====== Trecho da página ======

O setor energético mundial está vivenciando uma profunda transformação impulsionada pelo efeito das mudanças climáticas, especialmente o aquecimento global. Os estudos científicos recomendam e os eventos climáticos extremos atestam a necessidade urgente por uma transformação energética, que pode ser definida pela alteração de padrões de produção e consumo dos recursos energéticos e, neste momento, preconiza a descarbonização da matriz energética. Para que essa transformação aconteça são necessárias mudanças tecnológicas, novas cadeias produtivas e mudanças importantes nos padrões de consumo de bens e serviços da sociedade.

====== Dados fornecidos ======

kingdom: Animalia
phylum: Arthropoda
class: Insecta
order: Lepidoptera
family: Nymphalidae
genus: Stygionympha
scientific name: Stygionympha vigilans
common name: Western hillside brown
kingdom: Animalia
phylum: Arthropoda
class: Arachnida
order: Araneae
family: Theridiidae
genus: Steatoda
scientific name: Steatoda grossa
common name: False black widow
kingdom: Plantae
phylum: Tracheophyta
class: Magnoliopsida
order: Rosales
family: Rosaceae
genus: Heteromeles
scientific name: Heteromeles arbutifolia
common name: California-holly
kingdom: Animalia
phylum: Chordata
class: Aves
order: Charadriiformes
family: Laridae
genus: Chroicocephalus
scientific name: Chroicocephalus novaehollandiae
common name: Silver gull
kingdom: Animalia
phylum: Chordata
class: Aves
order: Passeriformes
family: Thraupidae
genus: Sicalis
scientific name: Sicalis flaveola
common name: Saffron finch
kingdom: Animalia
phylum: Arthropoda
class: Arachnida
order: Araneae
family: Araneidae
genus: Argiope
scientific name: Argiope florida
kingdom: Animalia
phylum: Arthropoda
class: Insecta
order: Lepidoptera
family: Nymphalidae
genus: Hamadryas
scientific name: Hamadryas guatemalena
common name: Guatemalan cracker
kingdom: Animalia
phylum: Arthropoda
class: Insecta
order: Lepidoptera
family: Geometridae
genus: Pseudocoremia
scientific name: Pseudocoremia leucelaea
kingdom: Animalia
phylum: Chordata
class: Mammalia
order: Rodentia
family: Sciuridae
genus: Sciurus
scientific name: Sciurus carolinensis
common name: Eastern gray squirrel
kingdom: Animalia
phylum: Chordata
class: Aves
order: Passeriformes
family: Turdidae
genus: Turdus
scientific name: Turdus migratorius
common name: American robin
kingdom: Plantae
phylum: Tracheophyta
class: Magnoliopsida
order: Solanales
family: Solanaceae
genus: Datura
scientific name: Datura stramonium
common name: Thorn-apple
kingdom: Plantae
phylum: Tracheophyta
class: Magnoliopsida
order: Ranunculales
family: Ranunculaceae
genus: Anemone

======

Tarefa pedida A - Segundo o trecho sobre o setor energético, por que esse setor está passando por uma grande transformação no mundo? Explique em uma a três frases.
Tarefa pedida B - Transcreva do trecho sobre o setor energético a parte que vai de "O setor energético" até "serviços da sociedade.", incluindo essas palavras.

Resposta esperada A - O setor energético mundial está se transformando por causa do efeito das mudanças climáticas, principalmente o aquecimento global. Os estudos científicos recomendam essa mudança, e os eventos climáticos extremos mostram que ela é urgente.

Resposta esperada B -
O setor energético mundial está vivenciando uma profunda transformação impulsionada pelo efeito das mudanças climáticas, especialmente o aquecimento global. Os estudos científicos recomendam e os eventos climáticos extremos atestam a necessidade urgente por uma transformação energética, que pode ser definida pela alteração de padrões de produção e consumo dos recursos energéticos e, neste momento, preconiza a descarbonização da matriz energética. Para que essa transformação aconteça são necessárias mudanças tecnológicas, novas cadeias produtivas e mudanças importantes nos padrões de consumo de bens e serviços da sociedade.